Изменить размер шрифта - +
Амаранта прежде всегда держалась приветливо с персоналом гостиницы и, когда требовалось, отворяла им дверь.

Войдя толпою, товарищи погибшей принялись смотреть на тело, причитать, высказывать предположения; все были заняты случившейся здесь смертью человека, кроме Рудольфа Дордена, первым делом обратившего внимание на полотно, накрытое белой тканью.

Живой знойный свет дня полно и сильно освещал комнату. Лежащая на кровати женщина, над которой склонились гости и служащие отеля, казалось, просто спала.

Дорден подошёл ближе и бесцеремонно сдернул покров с мольберта… Его лицо обдало воздухом, свежий запах мастерской стал отчётливее… Дорден застыл, сжимая в руке белую ткань, другим концом свободно упавшую на пол.

Картина, нежно поблескивающая недавно высохшей краской была вершиной всего, что успел он за свою отнюдь не маленькую жизнь многотрудно передумать и трепетно перечувствовать об искусстве. Испытывая смесь уничтожающей зависти и восхищения, он стоял перед полотном, как только ступивший на тропу живописи ученик перед творением великого мастера.

Рудольф Дорден в этот момент перестал существовать как авторитет сам для себя. Он был уничтожен, убит своим же кинжалом, эросом, возведенным кистью Амаранты в такой высочайший ангельский ранг, к какому прежде ни разу не возносилась его близорукая мысль. Вожделение, не посмевшее выразиться ни в чём, кроме цвета, плавного перетекания нежнейших неземных оттенков, яростно билось в картине, точно чудовищно сильная птица в силке.

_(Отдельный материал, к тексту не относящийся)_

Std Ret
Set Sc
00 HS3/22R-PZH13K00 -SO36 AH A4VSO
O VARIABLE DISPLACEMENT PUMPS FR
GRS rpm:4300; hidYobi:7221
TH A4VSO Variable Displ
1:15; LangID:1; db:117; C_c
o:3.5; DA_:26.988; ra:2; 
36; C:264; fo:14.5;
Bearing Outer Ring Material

Тело мальчика на переднем плане как будто светилось; сноп брызг волны, ударившей в камень, пена, мягкие облака — все это тонкое зыбкое обрамление, сияющее чуть более тускло, было нимбом, отблеском пленительной юной наготы, изучающей тихий чистый свет…

— Боже праведный, — прошептал Рудольф, оторопело отступая на шаг назад, будто сияние картины опалило его лицо.

— Она не завершена, — сказал кто-то у него за спиной. Выставлять её в таком виде нельзя…

— Что вы будете делать?

— Я завершу её, — сказал Дорден.

— И подпишите своим именем?

— Вероятно… Эта картина достойна большего, чем грязная история, известная этому курорту… Ибо картина — великая.

— Ну и сволочь же вы, Рудольф, — произнёс, болезненно скривившись, теперь уже бывший его высокий ученик.

Вернувшись в свой номер, Дорден безжалостно порезал «Актрису…» канцелярским ножом и благоговейно водрузил вместо неё на мольберт последнюю картину Амаранты Тейлор.